The Gyarfas-Sumner conjecture asserts that, for every forest H and integer k, every graph with sufficiently large chromatic number contains either an induced copy of H or a copy of the complete graph K_k. An old result of Rodl shows that the statement is true if instead of K_k we ask for a complete bipartite graph K_{t,t} (as a subgraph, so not necessarily induced). The bounds in Rodl's theorem (and in most known cases of the Gyarfas-Sumner conjecture) are quite large. Here we address the question: when can they be taken to be polynomial?
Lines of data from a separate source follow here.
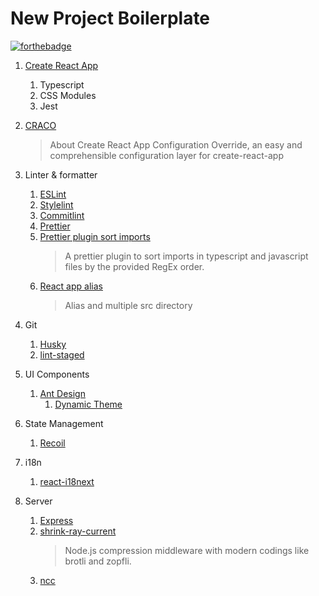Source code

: # New Project Boilerplate

[![forthebadge](https://forthebadge.com/images/badges/check-it-out.svg)](https://chores-liuuy.vercel.app/)

1. [Create React App](https://create-react-app.dev/)

   1. Typescript
   2. CSS Modules
   3. Jest

2. [CRACO](https://github.com/gsoft-inc/craco)

   > About
   > Create React App Configuration Override, an easy and comprehensible configuration layer for create-react-app

3. Linter & formatter

   1. [ESLint](https://create-react-app.dev/docs/setting-up-your-editor/#extending-or-replacing-the-default-eslint-config)
   2. [Stylelint](https://stylelint.io/)
   3. [Commitlint](https://commitlint.js.org)
   4. [Prettier](https://prettier.io/)
   5. [Prettier plugin sort imports](https://github.com/trivago/prettier-plugin-sort-imports)
      > A prettier plugin to sort imports in typescript and javascript files by the provided RegEx order.
   6. [React app alias](https://github.com/oklas/react-app-alias)
      > Alias and multiple src directory

4. Git

   1. [Husky](https://typicode.github.io/husky/)
   2. [lint-staged](https://github.com/okonet/lint-staged)

5. UI Components

   1. [Ant Design](https://ant.design/components/overview-cn/)
      1. [Dynamic Theme](https://ant.design/docs/react/customize-theme-variable)

6. State Management

   1. [Recoil](https://recoiljs.org)

7. i18n

   1. [react-i18next](https://react.i18next.com/)

8. Server

   1. [Express](https://github.com/expressjs/express)
   2. [shrink-ray-current](https://github.com/Alorel/shrink-ray)
      > Node.js compression middleware with modern codings like brotli and zopfli.
   3. [ncc](https://github.com/vercel/ncc)
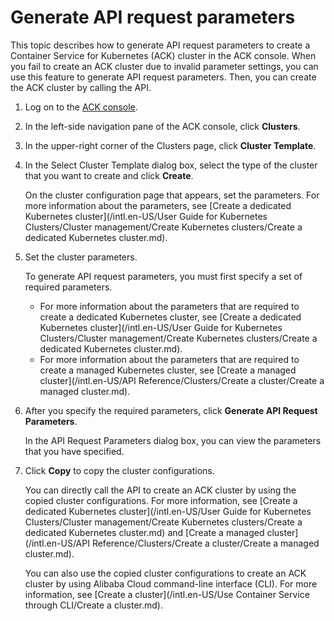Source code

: # Generate API request parameters

This topic describes how to generate API request parameters to create a Container Service for Kubernetes \(ACK\) cluster in the ACK console. When you fail to create an ACK cluster due to invalid parameter settings, you can use this feature to generate API request parameters. Then, you can create the ACK cluster by calling the API.

1.  Log on to the [ACK console](https://cs.console.aliyun.com).

2.  In the left-side navigation pane of the ACK console, click **Clusters**.

3.  In the upper-right corner of the Clusters page, click **Cluster Template**.

4.  In the Select Cluster Template dialog box, select the type of the cluster that you want to create and click **Create**.

    On the cluster configuration page that appears, set the parameters. For more information about the parameters, see [Create a dedicated Kubernetes cluster](/intl.en-US/User Guide for Kubernetes Clusters/Cluster management/Create Kubernetes clusters/Create a dedicated Kubernetes cluster.md).

5.  Set the cluster parameters.

    To generate API request parameters, you must first specify a set of required parameters.

    -   For more information about the parameters that are required to create a dedicated Kubernetes cluster, see [Create a dedicated Kubernetes cluster](/intl.en-US/User Guide for Kubernetes Clusters/Cluster management/Create Kubernetes clusters/Create a dedicated Kubernetes cluster.md).
    -   For more information about the parameters that are required to create a managed Kubernetes cluster, see [Create a managed cluster](/intl.en-US/API Reference/Clusters/Create a cluster/Create a managed cluster.md).
6.  After you specify the required parameters, click **Generate API Request Parameters**.

    In the API Request Parameters dialog box, you can view the parameters that you have specified.

7.  Click **Copy** to copy the cluster configurations.

    You can directly call the API to create an ACK cluster by using the copied cluster configurations. For more information, see [Create a dedicated Kubernetes cluster](/intl.en-US/User Guide for Kubernetes Clusters/Cluster management/Create Kubernetes clusters/Create a dedicated Kubernetes cluster.md) and [Create a managed cluster](/intl.en-US/API Reference/Clusters/Create a cluster/Create a managed cluster.md).

    You can also use the copied cluster configurations to create an ACK cluster by using Alibaba Cloud command-line interface \(CLI\). For more information, see [Create a cluster](/intl.en-US/Use Container Service through CLI/Create a cluster.md).


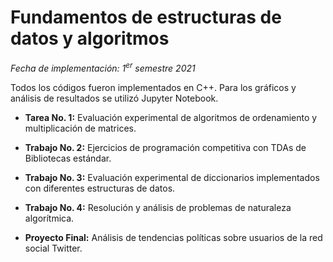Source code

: # Fundamentos de estructuras de datos y algoritmos

_Fecha de implementación: $1^{er}$ semestre 2021_

Todos los códigos fueron implementados en C++. Para los gráficos y análisis de resultados se utilizó Jupyter Notebook.

- **Tarea No. 1:** Evaluación experimental de algoritmos de ordenamiento y multiplicación de matrices.

- **Trabajo No. 2:** Ejercicios de programación competitiva con TDAs de Bibliotecas estándar.

- **Trabajo No. 3:** Evaluación experimental de diccionarios implementados con diferentes estructuras de datos.

- **Trabajo No. 4:** Resolución y análisis de problemas de naturaleza algorítmica.

- **Proyecto Final:** Análisis de tendencias políticas sobre usuarios de la red social Twitter.

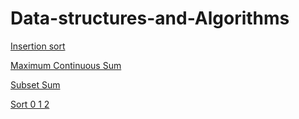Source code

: # Data-structures-and-Algorithms

[Insertion sort](https://github.com/vishnuvardhan2005/Data-structures-and-Algorithms/blob/master/Sorting/insertionSort.cpp)

[Maximum Continuous Sum](https://github.com/vishnuvardhan2005/Data-structures-and-Algorithms/blob/master/Array/MaxSumSubArray.cpp)

[Subset Sum](https://github.com/vishnuvardhan2005/Data-structures-and-Algorithms/blob/master/Array/SubsetSum.cpp)

[Sort 0 1 2](https://github.com/vishnuvardhan2005/Data-structures-and-Algorithms/blob/master/Array/Sort012Array.cpp)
A polynomial version of Rodl's theorem is known for paths: Bonamy, Bousquet, Pilipczuk, Rzazewski, Thomasse and Walczak proved that for every path H there is a polynomial f such that if G has chromatic number at least f(t) then G contains either an induced copy of H or a complete bipartite subgraph K_{t,t}. We show that in fact Rodl's theorem holds with polynomial bounds for every forest H. We will also discuss cases where a polynomial version of the Gyarfas-Sumner conjecture is known, and the relationship with the Erdos-Hajnal conjecture. Includes joint work with Maria Chudnovsky, Paul Seymour and Sophie Spirkl.